My treatment journey initially begins quite positively.
At 16, when my Mum realised I had a problem I was taken to the family GP who was very understanding and then referred me onto CAMHS and I was seen really quite quickly. However this is unfortunately where the good points end.
I began at CAMHS in the October, having weekly 1-2-1 counselling sessions, since at the time I didn’t need intensive treatment. I was just starting to make some good progress with my counsellor there, when, at the beginning of January when I turned 17, my Mum and I were told I would no longer be able to seek treatment there since I was now under adult services and my sessions ended abruptly.
No handover to adult services, no warning, no consideration for the fact that the upheaval would be detrimental to my recovery. Not to mention that at 17, it is quite ridiculous to be considered as an adult in the eyes of the NHS (I am aware that this has recently been raised to 19 so that’s something at least).
Following on from this, I was sent to Adult Services, where the therapist didn’t even seem to know what she was treating me for or have any knowledge of the fact that I had an eating disorder.
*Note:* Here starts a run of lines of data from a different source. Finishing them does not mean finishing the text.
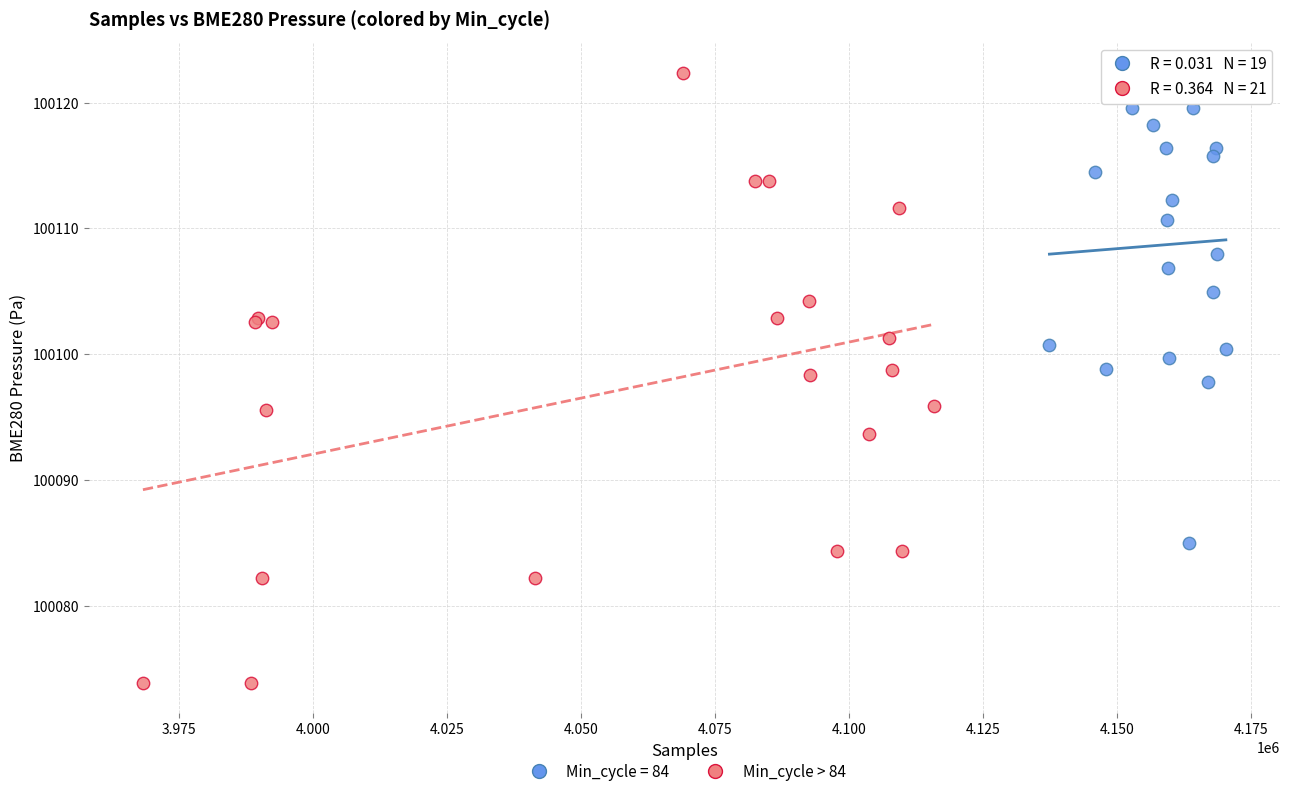

Which series reaches the minimum Y coordinate?

Min_cycle > 84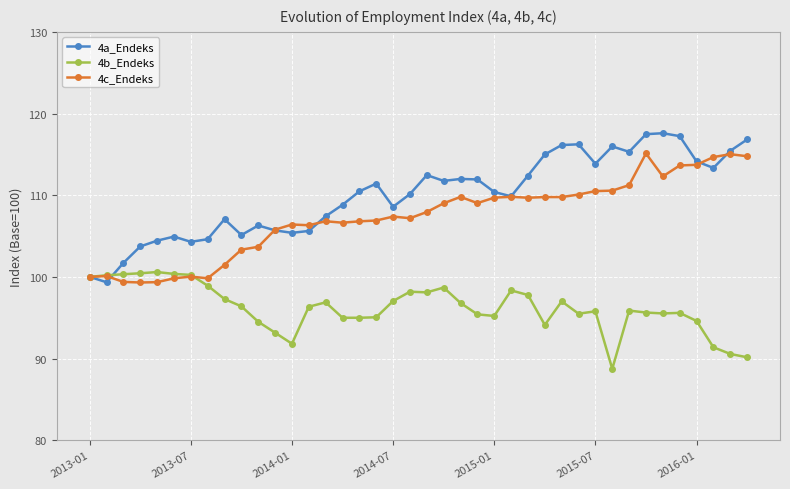

What is the value of the 4a_Endeks point at the 36th from the left?

117.2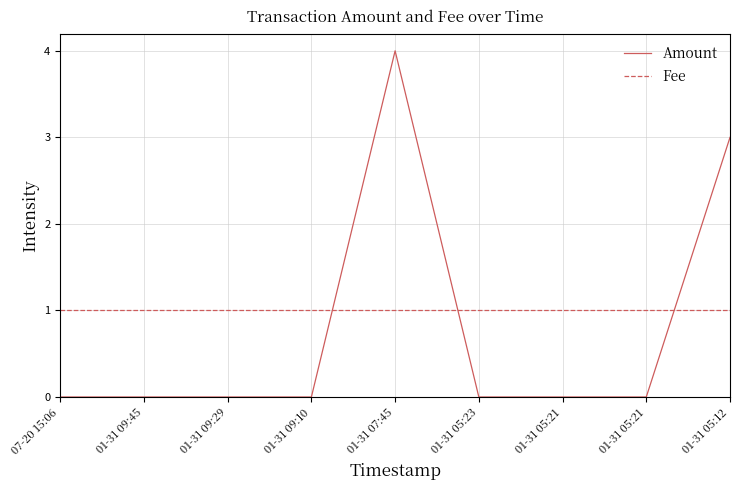

How many lines are shown in the chart?

2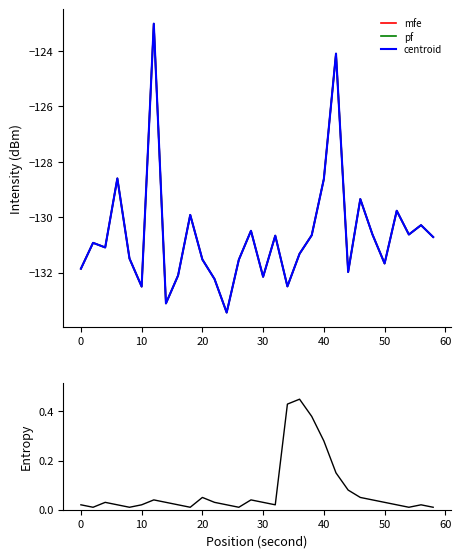

Rank the series by their maximum value, from lowest to highest.

mfe, pf, centroid, entropy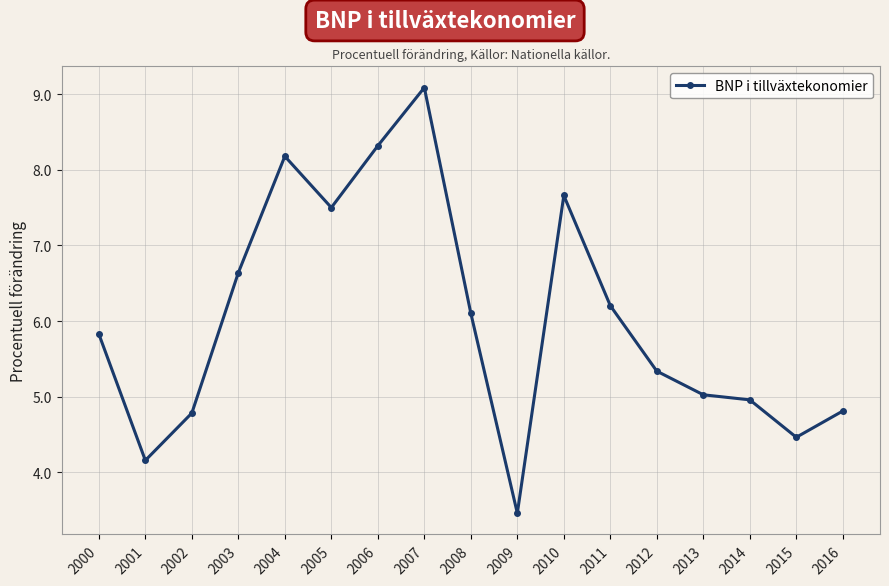

What is the smallest value displayed?

3.5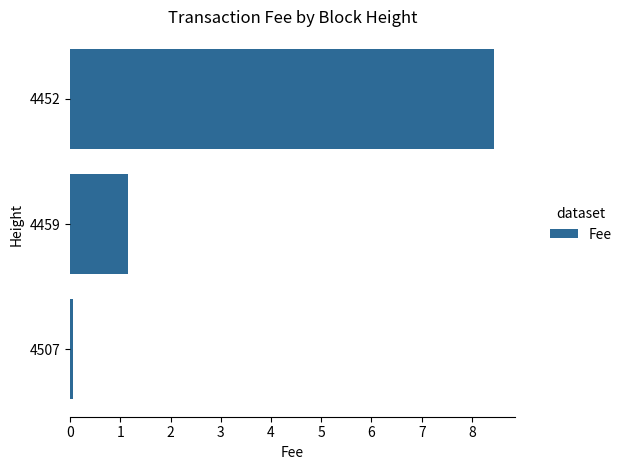

List the labels in order of value, largest first.

4452, 4459, 4507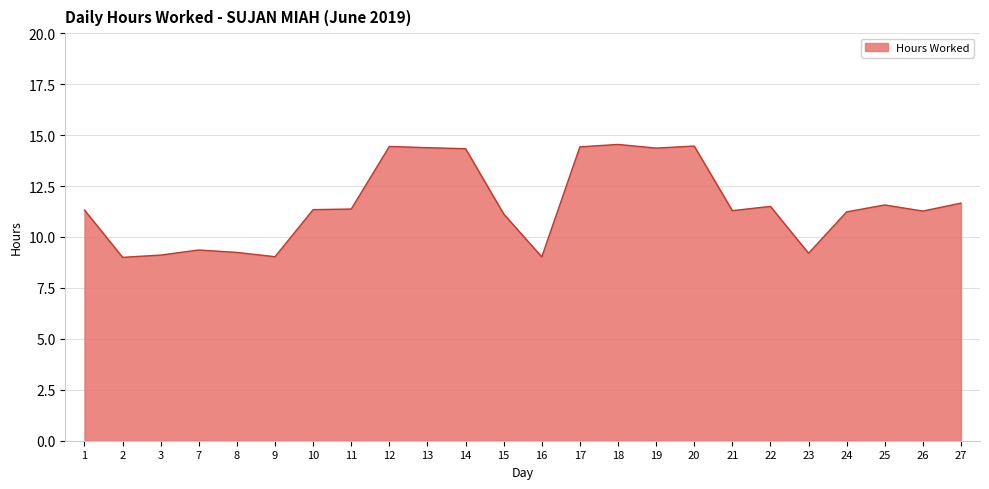

The value at 24 is 11.2. True or false?

True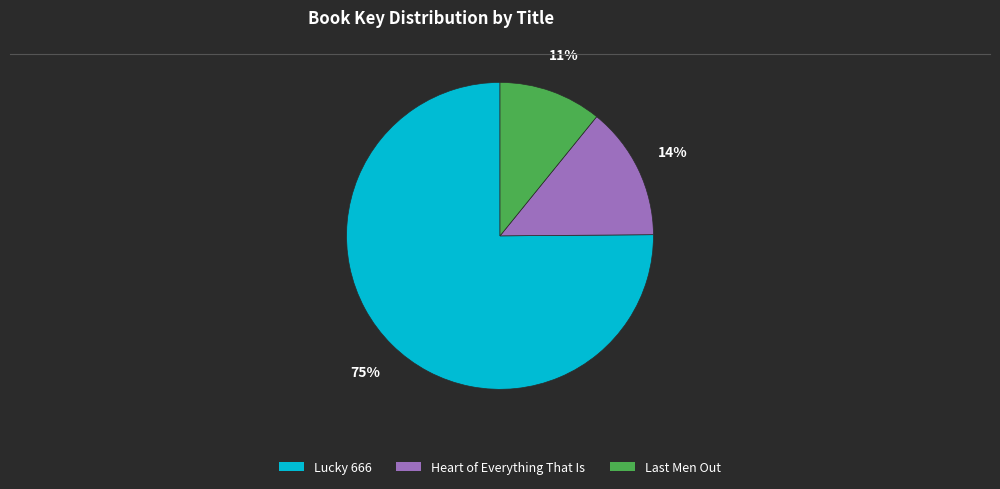

Count the number of slices in the pie.

3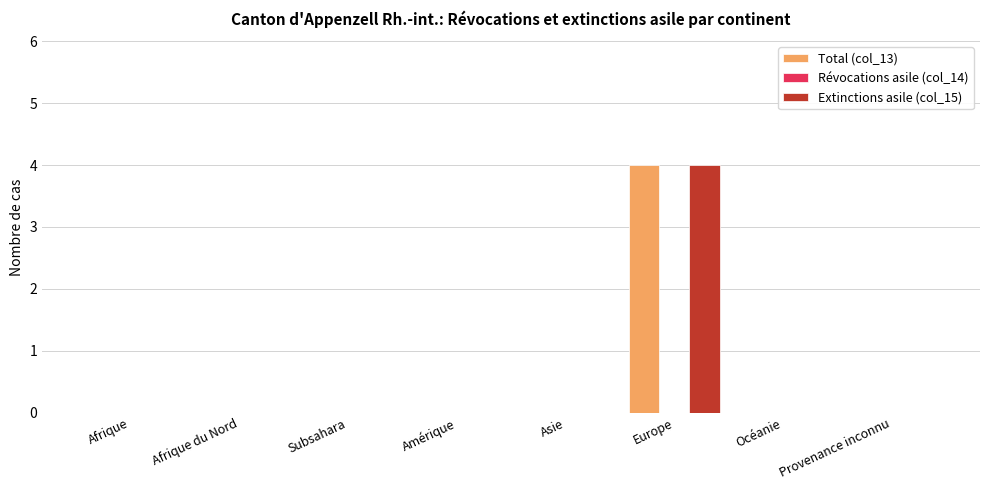

Which category has the highest value across all series?

Europe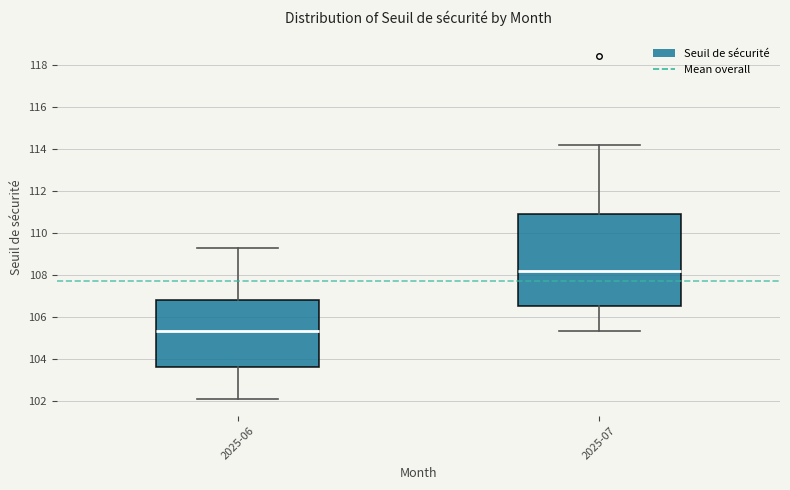

Reading left to right, read every box against the y-axis: the position of its median line, the range the box covers, and the ends of its whiskers. The values are not printed on the chart, so give them approximately, as read against the axis.

2025-06: median 105.4, box 103.6 to 106.8, whiskers 102.2 to 109.2
2025-07: median 108.2, box 106.6 to 111.0, whiskers 105.4 to 114.2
Every week, she would simply give me a questionnaire to fill in regarding my levels of depression and anxiety and that was about as far as it went. This in turn, forced me to ‘recover’ on my own, simply so I could stop going to the awful sessions and after a while I discharged myself from the service in frustration.
I then spent the next 8 years drifting back and forth between having a few months, even years at times, of being well but then drifting back to the eating disorder when something in my life went wrong or became difficult – like a reflex reaction.
Even during the times when I felt well, I always knew that my eating disorder wasn’t finished with me and that I wasn’t really recovered, in the long term sense of the word.
If I’d have been able to complete my initial course of treatment at 16, I believe this would likely not have been the case.
During these years I intermittently attempted to seek treatment and hit brick wall after brick wall.
The worst of these experiences was being asked to stand on the scales and then being told, “there’s nothing we can do for you because your weight isn’t low enough – you’re not exactly on death’s door” despite being under the minimum healthy BMI range at the time.
It’s no surprise that, a few years later, I was voluntarily admitted to hospital as a day patient after losing 25% of my body weight in 3 months, in what I can now see as a desperate attempt to get the help I had been denied for so long. Even this was a ridiculously convoluted and long winded process, however, despite the fact I had been admitted to A&E 3 times due to my symptoms such as potassium deficiency and a low heart rate.
My family were stunned at the lack of basic knowledge around eating disorders from medical (including mental health) professionals. Comments and questions included things such as “are you having difficulty swallowing food?” and “you just need to go home and eat something, then you’ll be fine.”
I did however at long last receive the six month, intensive hospital treatment that I needed at the time but even this was nowhere near perfect.
It is simply unacceptable how patients are made to wait until they are ‘on death’s door’ until they receive any treatment.
For some, the help comes too late or not at all.